In summary, EYFP photoconversion to a CFP-like species is observed mainly in fixed, nonsealed cell samples for which the photoconversion efficiency exhibits a strong dependence on the hydration and/or oxygenation state of the sample. Photoconversion is thermal and, thus, less likely to develop under wide-field as opposed to confocal bleaching conditions. Given the large variations in conversion efficiencies observed among samples, within a given sample and as a function of storage time, photoconversion cannot be appropriately accounted for in the analysis of acceptor photobleaching FRET images. Thus, donor and acceptor controls should always be prepared in the same batch as the FRET samples and carefully checked and discarded if photoconversion is present. We also recommend that samples are checked for EYFP diffusion, as there may be large variations in fixation efficiency from cell to cell within a sample as well as dependencies on mounting medium used, protein species coupled to EYFP, and age of the sample.

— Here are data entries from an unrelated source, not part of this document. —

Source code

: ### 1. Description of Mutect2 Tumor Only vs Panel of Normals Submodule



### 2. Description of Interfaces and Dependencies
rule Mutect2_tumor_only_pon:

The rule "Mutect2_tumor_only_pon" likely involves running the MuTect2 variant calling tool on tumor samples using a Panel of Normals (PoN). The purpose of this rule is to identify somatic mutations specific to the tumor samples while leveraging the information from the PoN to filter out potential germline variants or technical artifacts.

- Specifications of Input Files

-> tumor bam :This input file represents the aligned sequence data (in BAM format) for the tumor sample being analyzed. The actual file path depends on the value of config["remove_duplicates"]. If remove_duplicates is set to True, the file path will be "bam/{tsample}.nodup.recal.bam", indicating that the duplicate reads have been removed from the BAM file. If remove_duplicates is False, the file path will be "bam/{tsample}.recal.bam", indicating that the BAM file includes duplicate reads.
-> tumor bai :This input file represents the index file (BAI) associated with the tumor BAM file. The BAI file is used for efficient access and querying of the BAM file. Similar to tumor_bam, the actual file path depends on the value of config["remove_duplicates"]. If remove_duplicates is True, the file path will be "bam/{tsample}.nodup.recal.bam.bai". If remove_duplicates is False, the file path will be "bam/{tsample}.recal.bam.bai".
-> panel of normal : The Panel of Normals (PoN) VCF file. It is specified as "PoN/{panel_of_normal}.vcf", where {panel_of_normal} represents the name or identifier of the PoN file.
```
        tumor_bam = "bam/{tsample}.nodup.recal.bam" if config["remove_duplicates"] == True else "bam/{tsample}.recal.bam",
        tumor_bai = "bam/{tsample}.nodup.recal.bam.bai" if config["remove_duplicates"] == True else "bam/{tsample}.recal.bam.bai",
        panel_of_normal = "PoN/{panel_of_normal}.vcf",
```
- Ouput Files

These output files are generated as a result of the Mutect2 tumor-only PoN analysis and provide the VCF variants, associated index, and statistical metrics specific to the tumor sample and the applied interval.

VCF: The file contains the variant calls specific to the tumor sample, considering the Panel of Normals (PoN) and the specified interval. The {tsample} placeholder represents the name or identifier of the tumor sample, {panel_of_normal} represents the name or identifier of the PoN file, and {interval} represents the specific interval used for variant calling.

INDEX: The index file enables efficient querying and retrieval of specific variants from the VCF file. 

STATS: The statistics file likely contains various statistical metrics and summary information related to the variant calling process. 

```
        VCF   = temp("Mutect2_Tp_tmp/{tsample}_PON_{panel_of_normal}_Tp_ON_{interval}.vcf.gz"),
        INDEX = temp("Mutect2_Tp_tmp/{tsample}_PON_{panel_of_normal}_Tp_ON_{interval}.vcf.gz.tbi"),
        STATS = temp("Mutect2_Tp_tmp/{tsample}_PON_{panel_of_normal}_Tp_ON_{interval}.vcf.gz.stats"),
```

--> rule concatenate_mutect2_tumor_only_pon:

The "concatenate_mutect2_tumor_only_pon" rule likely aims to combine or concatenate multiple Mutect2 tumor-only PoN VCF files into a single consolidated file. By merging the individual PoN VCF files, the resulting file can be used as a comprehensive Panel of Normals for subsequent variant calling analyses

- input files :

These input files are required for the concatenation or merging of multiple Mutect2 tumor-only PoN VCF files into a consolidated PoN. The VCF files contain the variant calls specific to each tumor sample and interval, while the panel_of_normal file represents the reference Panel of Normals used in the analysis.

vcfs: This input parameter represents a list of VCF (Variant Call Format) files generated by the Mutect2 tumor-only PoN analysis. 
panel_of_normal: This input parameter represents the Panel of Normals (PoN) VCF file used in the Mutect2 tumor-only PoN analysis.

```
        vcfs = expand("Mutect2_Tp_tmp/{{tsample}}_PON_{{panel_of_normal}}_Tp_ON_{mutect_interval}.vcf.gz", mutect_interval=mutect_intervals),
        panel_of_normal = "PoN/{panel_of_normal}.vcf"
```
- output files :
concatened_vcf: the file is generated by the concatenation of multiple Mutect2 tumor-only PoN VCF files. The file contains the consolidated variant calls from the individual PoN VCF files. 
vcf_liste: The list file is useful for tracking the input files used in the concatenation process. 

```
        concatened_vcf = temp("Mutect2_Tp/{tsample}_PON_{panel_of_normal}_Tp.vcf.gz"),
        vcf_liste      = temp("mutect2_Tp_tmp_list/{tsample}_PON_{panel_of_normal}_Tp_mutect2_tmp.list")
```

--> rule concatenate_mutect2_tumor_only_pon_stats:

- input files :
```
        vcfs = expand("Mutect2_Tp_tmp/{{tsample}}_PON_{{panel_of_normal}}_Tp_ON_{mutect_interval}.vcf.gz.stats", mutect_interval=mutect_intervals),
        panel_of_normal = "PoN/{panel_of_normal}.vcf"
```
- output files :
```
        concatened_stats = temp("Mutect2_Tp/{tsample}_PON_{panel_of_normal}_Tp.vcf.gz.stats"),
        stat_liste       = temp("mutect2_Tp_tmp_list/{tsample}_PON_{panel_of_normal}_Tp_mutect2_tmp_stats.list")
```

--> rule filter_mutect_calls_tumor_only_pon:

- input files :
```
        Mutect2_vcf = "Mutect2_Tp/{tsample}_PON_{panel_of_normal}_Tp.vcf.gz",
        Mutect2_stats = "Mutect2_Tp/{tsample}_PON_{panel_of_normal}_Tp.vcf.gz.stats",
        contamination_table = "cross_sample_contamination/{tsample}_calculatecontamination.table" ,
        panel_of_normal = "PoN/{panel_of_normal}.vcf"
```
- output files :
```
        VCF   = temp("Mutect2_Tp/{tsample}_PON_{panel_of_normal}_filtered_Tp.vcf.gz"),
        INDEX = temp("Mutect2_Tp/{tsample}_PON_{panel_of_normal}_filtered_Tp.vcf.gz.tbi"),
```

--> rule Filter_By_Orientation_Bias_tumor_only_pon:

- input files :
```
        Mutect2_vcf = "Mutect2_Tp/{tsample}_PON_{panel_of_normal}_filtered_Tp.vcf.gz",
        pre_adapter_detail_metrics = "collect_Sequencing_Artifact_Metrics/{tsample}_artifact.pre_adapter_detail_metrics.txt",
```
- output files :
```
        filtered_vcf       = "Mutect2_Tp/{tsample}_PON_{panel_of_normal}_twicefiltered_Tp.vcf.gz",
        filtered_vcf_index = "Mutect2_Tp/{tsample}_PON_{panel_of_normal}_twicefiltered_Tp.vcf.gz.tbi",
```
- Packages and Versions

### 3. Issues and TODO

It might be that the more hardening mounting media (e.g., Vectashield) facilitate less diffusion, i.e., better apparent fixation, but also higher photoconversion efficiency, which is something that needs further investigation. Last, based on the highly bright CFP-like signal observed in some of our samples, we point out the prospect for the development of blue-shifting photoconvertible fluorescent proteins based on green light illumination of mutated EYFP variants.
The technical assistance of Anette Larsen and Karina B. Nygaard is gratefully acknowledged. This work was supported by the Danish Council for Strategic Research (Histoinformatics Center), the Lundbeck Foundation (MIND Center), The Gangsted Foundation, and the Aase and Ejnar Danielsen Foundation.